The first was the anticipated leadership transition at the Federal Reserve and how that could shape interest rates, inflation, and overall monetary policy. The second was the November midterm elections, where a potential shift in congressional leadership could create challenges in passing new legislation and increase reliance on executive actions.
With these possibilities in mind, we made proactive adjustments to portfolios earlier this year. The goal was not to predict exact outcomes, but to position thoughtfully ahead of potential change.
A comparison of our initial market expectations versus the realities we are currently managing:
As the year has progressed, markets have experienced some volatility. While we expected the possibility of a correction, the specific catalyst tied to geopolitical tensions in the Strait of Hormuz was not something that could have been predicted. Events like these are a reminder that markets can react quickly to global developments.

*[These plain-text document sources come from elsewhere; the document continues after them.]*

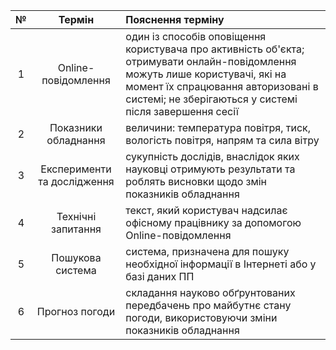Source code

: |№|Термін|Пояснення терміну|
|:-:|:-:|:-|
|1|Online-повідомлення|один із способів оповіщення користувача про активність об'єкта; отримувати онлайн-повідомлення можуть лише користувачі, які на момент їх спрацювання авторизовані в системі; не зберігаються у системі після завершення сесії|
|2|Показники обладнання|величини: температура повітря, тиск, вологість повітря, напрям та сила вітру|
|3|Експерименти та дослідження|сукупність дослідів, внаслідок яких науковці отримують результати та роблять висновки щодо змін показників обладнання|
|4|Технічні запитання|текст, який користувач надсилає офісному працівнику за допомогою Online-повідомлення|
|5|Пошукова система|система, призначена для пошуку необхідної інформації в Інтернеті або у базі даних ПП|
|6|Прогноз погоди|складання науково обґрунтованих передбачень про майбутнє стану погоди, використовуючи зміни показників обладнання|
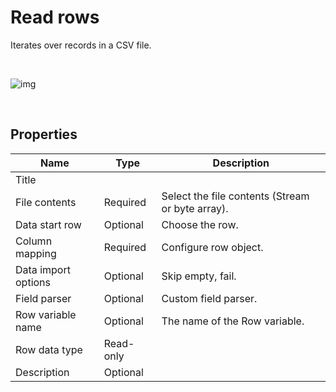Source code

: # Read rows

Iterates over records in a CSV file.


<br/>

![img](https://profitbasedocs.blob.core.windows.net/flowimages/readRows.png)

<br/>


## Properties

| Name             | Type      |Description                                             |
|------------------|-----------|--------------------------------------------------------|
| Title |   |  |
| File contents       | Required  | Select the file contents (Stream or byte array).      |
| Data start row | Optional  | Choose the row. |
| Column mapping | Required | Configure row object. |
| Data import options | Optional | Skip empty, fail. |
| Field parser | Optional | Custom field parser. |
| Row variable name | Optional | The name of the Row variable. |
| Row data type | Read-only |  |
| Description | Optional | |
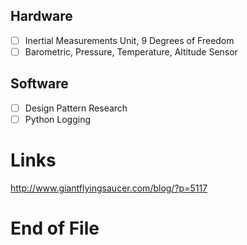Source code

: ## Hardware
- [ ] Inertial Measurements Unit, 9 Degrees of Freedom
- [ ] Barometric, Pressure, Temperature, Altitude Sensor

## Software
- [ ] Design Pattern Research
- [ ] Python Logging

# Links
http://www.giantflyingsaucer.com/blog/?p=5117

# End of File

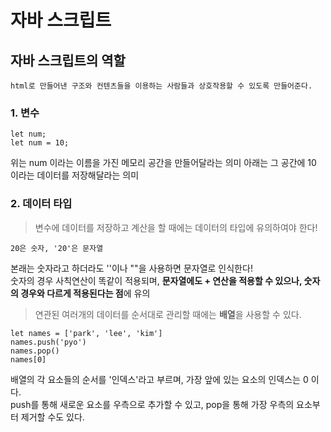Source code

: # 자바 스크립트

## 자바 스크립트의 역할

    html로 만들어낸 구조와 컨텐츠들을 이용하는 사람들과 상호작용할 수 있도록 만들어준다.

### 1. 변수

    let num;
    let num = 10;

위는 num 이라는 이름을 가진 메모리 공간을 만들어달라는 의미
아래는 그 공간에 10 이라는 데이터를 저장해달라는 의미


### 2. 데이터 타입
> 변수에 데이터를 저장하고 계산을 할 때에는 데이터의 타입에 유의하여야 한다!

    20은 숫자, '20'은 문자열

본래는 숫자라고 하더라도 ''이나 ""을 사용하면 문자열로 인식한다! <br>
숫자의 경우 사칙연산이 똑같이 적용되며, <strong>문자열에도 + 연산을 적용할 수 있으나, 숫자의 경우와 다르게 적용된다는 점</strong>에 유의


> 연관된 여러개의 데이터를 순서대로 관리할 때에는 <strong>배열</strong>을 사용할 수 있다.

    let names = ['park', 'lee', 'kim']
    names.push('pyo')
    names.pop()
    names[0]

배열의 각 요소들의 순서를 '인덱스'라고 부르며, 가장 앞에 있는 요소의 인덱스는 0 이다.<br>
push를 통해 새로운 요소를 우측으로 추가할 수 있고, pop을 통해 가장 우측의 요소부터 제거할 수도 있다.
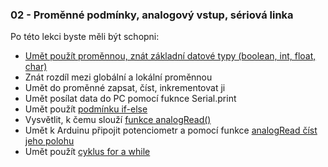 ### 02 - Proměnné podmínky, analogový vstup, sériová linka

Po této lekci byste měli být schopni: 

- [Umět použít proměnnou, znát základní datové typy (boolean, int, float, char)](https://www.itnetwork.cz/hardware-pc/arduino/programovaci-jazyk/promenne-datove-typy-a-deklarace)
- Znát rozdíl mezi globální a lokální proměnnou
- Umět do proměnné zapsat, číst, inkrementovat ji
- Umět posílat data do PC pomocí fuknce Serial.print
- Umět použít [podmínku if-else](https://www.itnetwork.cz/hardware-pc/arduino/programovaci-jazyk/podminky-a-jejich-pouziti)
- Vysvětlit, k čemu slouží [funkce analogRead()](https://robotika.vosrk.cz/guide/arduino/lesson08/cs)
- Umět k Arduinu připojit potenciometr a pomocí funkce [analogRead číst jeho polohu](https://bastlirna.hwkitchen.cz/arduino-zaklady-5-read-analog-voltage/)
- Umět použít [cyklus for a while](https://www.itnetwork.cz/hardware-pc/arduino/programovaci-jazyk/cykly-jejich-syntaxe-a-pouziti)
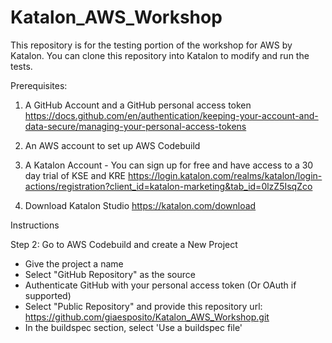 # Katalon_AWS_Workshop

This repository is for the testing portion of the workshop for AWS by Katalon. You can clone this repository into Katalon to modify and run the tests.

Prerequisites:

1. A GitHub Account and a GitHub personal access token
https://docs.github.com/en/authentication/keeping-your-account-and-data-secure/managing-your-personal-access-tokens

2. An AWS account to set up AWS Codebuild

3. A Katalon Account - You can sign up for free and have access to a 30 day trial of KSE and KRE
https://login.katalon.com/realms/katalon/login-actions/registration?client_id=katalon-marketing&tab_id=0lzZ5IsqZco

4. Download Katalon Studio
https://katalon.com/download


Instructions

Step 2: Go to AWS Codebuild and create a New Project
 - Give the project a name
 - Select "GitHub Repository" as the source
 - Authenticate GitHub with your personal access token (Or OAuth if supported)
 - Select "Public Repository" and provide this repository url: https://github.com/giaesposito/Katalon_AWS_Workshop.git
 - In the buildspec section, select 'Use a buildspec file'


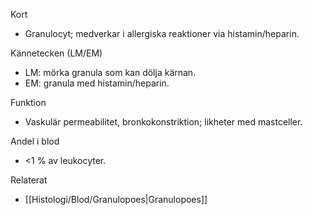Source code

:Kort
- Granulocyt; medverkar i allergiska reaktioner via histamin/heparin.

Kännetecken (LM/EM)
- LM: mörka granula som kan dölja kärnan.
- EM: granula med histamin/heparin.

Funktion
- Vaskulär permeabilitet, bronkokonstriktion; likheter med mastceller.

Andel i blod
- <1 % av leukocyter.

Relaterat
- [[Histologi/Blod/Granulopoes|Granulopoes]]
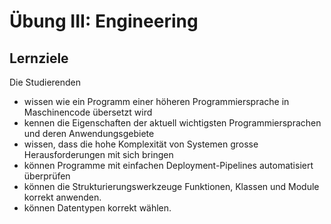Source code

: # Übung III: Engineering

## Lernziele

Die Studierenden

 - wissen wie ein Programm einer höheren Programmiersprache in Maschinencode übersetzt wird
 - kennen die Eigenschaften der aktuell wichtigsten Programmiersprachen und deren Anwendungsgebiete
 - wissen, dass die hohe Komplexität von Systemen grosse Herausforderungen mit sich bringen
 - können Programme mit einfachen Deployment-Pipelines automatisiert überprüfen
 - können die Strukturierungswerkzeuge Funktionen, Klassen und Module korrekt anwenden.
 - können Datentypen korrekt wählen.
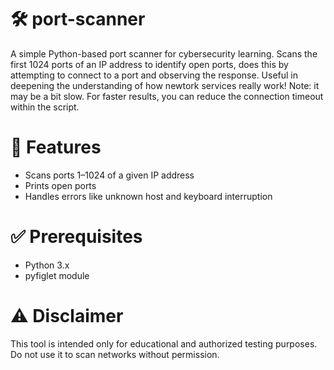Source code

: # 🛠️ port-scanner
A simple Python-based port scanner for cybersecurity learning. Scans the first 1024 ports of an IP address to identify open ports, does this by attempting to connect to a port and observing the response. Useful in deepening the understanding of how newtork services really work! Note: it may be a bit slow. For faster results, you can reduce the connection timeout within the script.

# 📌 Features
- Scans ports 1–1024 of a given IP address
- Prints open ports
- Handles errors like unknown host and keyboard interruption

# ✅ Prerequisites
- Python 3.x
- pyfiglet module
  
# ⚠️ Disclaimer
This tool is intended only for educational and authorized testing purposes. Do not use it to scan networks without permission.
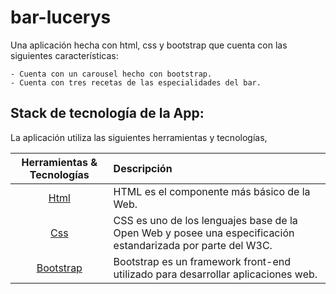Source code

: # bar-lucerys

Una aplicación hecha con html, css y bootstrap que cuenta con las siguientes características:

    - Cuenta con un carousel hecho con bootstrap.
    - Cuenta con tres recetas de las especialidades del bar.
    
## Stack de tecnología de la App:

La aplicación utiliza las siguientes herramientas y tecnologías,

| Herramientas & Tecnologías      | Descripción  |
| :-------------: |:-------------|
| [Html](https://developer.mozilla.org/es/docs/Web/HTML) | HTML es el componente más básico de la Web. |
| [Css](https://developer.mozilla.org/es/docs/Web/CSS) | CSS es uno de los lenguajes base de la Open Web y posee una especificación estandarizada por parte del W3C. |
| [Bootstrap](https://getbootstrap.com/) | Bootstrap es un framework front-end utilizado para desarrollar aplicaciones web. |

At this stage, we view current conditions as a typical market correction rather than a prolonged downturn. This perspective is based on the fact that many underlying economic fundamentals have remained relatively stable. That said, markets are dynamic, and it is important to avoid drawing firm conclusions too early.

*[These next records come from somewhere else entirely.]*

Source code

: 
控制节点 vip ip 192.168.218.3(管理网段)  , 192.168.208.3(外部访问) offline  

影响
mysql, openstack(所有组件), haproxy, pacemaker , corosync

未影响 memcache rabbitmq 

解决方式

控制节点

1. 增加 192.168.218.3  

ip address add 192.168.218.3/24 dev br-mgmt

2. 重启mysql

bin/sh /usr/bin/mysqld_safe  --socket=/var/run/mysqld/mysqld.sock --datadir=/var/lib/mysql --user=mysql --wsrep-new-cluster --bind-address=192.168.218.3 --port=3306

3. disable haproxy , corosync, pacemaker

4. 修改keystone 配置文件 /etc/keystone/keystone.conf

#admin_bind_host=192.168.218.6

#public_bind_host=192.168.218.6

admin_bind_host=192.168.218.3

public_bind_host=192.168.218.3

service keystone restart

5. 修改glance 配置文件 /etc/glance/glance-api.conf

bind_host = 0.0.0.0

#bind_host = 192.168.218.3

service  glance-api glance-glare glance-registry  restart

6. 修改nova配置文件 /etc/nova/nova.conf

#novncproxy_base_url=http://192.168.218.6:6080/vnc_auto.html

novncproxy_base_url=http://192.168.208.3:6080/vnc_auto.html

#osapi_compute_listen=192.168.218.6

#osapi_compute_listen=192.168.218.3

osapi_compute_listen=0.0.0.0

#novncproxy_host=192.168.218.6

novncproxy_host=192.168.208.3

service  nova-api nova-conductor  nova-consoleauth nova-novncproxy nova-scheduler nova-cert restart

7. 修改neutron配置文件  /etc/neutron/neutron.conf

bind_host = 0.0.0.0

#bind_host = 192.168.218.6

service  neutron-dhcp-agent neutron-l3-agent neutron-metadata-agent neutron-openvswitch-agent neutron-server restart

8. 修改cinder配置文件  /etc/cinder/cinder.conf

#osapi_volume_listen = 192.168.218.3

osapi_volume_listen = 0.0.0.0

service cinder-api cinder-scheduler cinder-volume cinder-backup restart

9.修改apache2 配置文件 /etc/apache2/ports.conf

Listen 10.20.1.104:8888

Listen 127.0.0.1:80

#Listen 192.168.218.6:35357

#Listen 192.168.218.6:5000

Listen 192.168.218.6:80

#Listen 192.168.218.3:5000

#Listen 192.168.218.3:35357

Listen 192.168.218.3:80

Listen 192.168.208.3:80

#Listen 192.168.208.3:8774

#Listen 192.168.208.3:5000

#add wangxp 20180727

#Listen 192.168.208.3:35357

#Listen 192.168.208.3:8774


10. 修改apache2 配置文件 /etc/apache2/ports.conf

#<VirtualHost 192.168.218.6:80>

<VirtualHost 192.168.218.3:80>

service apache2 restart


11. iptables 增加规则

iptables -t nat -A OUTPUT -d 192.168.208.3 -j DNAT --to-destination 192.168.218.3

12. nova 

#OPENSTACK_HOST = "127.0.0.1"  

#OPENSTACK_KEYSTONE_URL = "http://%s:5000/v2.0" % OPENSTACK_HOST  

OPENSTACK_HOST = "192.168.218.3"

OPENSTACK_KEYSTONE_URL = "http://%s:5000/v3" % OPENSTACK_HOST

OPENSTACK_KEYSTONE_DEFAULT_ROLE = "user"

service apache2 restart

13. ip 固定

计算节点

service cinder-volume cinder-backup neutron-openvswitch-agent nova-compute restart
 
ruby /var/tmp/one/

Our approach remains steady and measured. We continue to monitor developments closely while avoiding reactive decisions based on short-term headlines.
What We Are Watching
If geopolitical tensions persist, there are a few areas that could be impacted over time:
Energy prices may remain elevated
Inflation could experience renewed pressure
Consumer spending may begin to slow
Economic growth could moderate in the coming months
These are not certainties, but they are important factors to keep in view as the year unfolds.
How Portfolios Are Positioned
Earlier adjustments made in February were designed to create resilience across a range of potential scenarios. Areas such as:
Energy
Commodities
Technology
International exposure
have contributed positively in the current environment.

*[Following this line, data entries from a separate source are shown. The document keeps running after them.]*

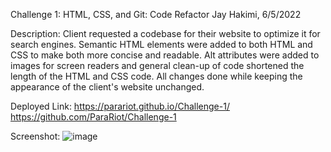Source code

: Challenge 1: HTML, CSS, and Git: Code Refactor
Jay Hakimi, 6/5/2022

Description:
Client requested a codebase for their website to optimize it for search engines. Semantic HTML elements were added to both HTML and CSS
to make both more concise and readable. Alt attributes were added to images for screen readers and general clean-up of code shortened
the length of the HTML and CSS code. All changes done while keeping the appearance of the client's website unchanged.

Deployed Link:
https://parariot.github.io/Challenge-1/
https://github.com/ParaRiot/Challenge-1

Screenshot:
![image](https://user-images.githubusercontent.com/103959907/172059352-0e67fe52-32be-406d-bfe1-f50f04f3f2f9.png)
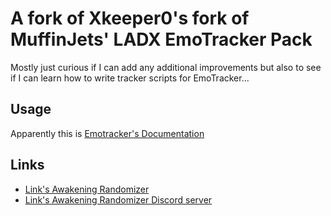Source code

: # A fork of Xkeeper0's fork of MuffinJets' LADX EmoTracker Pack

Mostly just curious if I can add any additional improvements but also to see if I can learn how to write tracker scripts for EmoTracker...


## Usage

Apparently this is [Emotracker's Documentation](https://emotracker.net/documentation/customization/layout/creating-layouts/)


## Links

* [Link's Awakening Randomizer](https://daid.github.io/LADXR/)
* [Link's Awakening Randomizer Discord server](https://discord.gg/2vmyjPh)


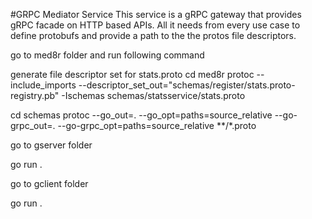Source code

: #GRPC Mediator Service
This service is a gRPC gateway that provides gRPC facade on HTTP based APIs. All it needs from every use case to define protobufs and provide a path to the the protos file descriptors.

go to med8r folder and run following command

generate file descriptor set for stats.proto
cd med8r
protoc --include_imports --descriptor_set_out="schemas/register/stats.proto-registry.pb" -Ischemas schemas/statsservice/stats.proto

cd schemas
protoc --go_out=. --go_opt=paths=source_relative --go-grpc_out=. --go-grpc_opt=paths=source_relative **/*.proto

go to gserver folder

go run .


go to gclient folder

go run .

If conditions evolve further, we remain prepared to make additional adjustments where appropriate. Our focus is always on aligning portfolios with long-term objectives while navigating shorter-term uncertainty with discipline.
A Steady Path Forward
Periods like this can feel uncertain, but they are a natural part of investing. Rather than reacting to every shift, we believe in staying grounded in a process that balances preparation with patience.
We will continue to monitor developments, communicate clearly, and make thoughtful decisions as new information becomes available.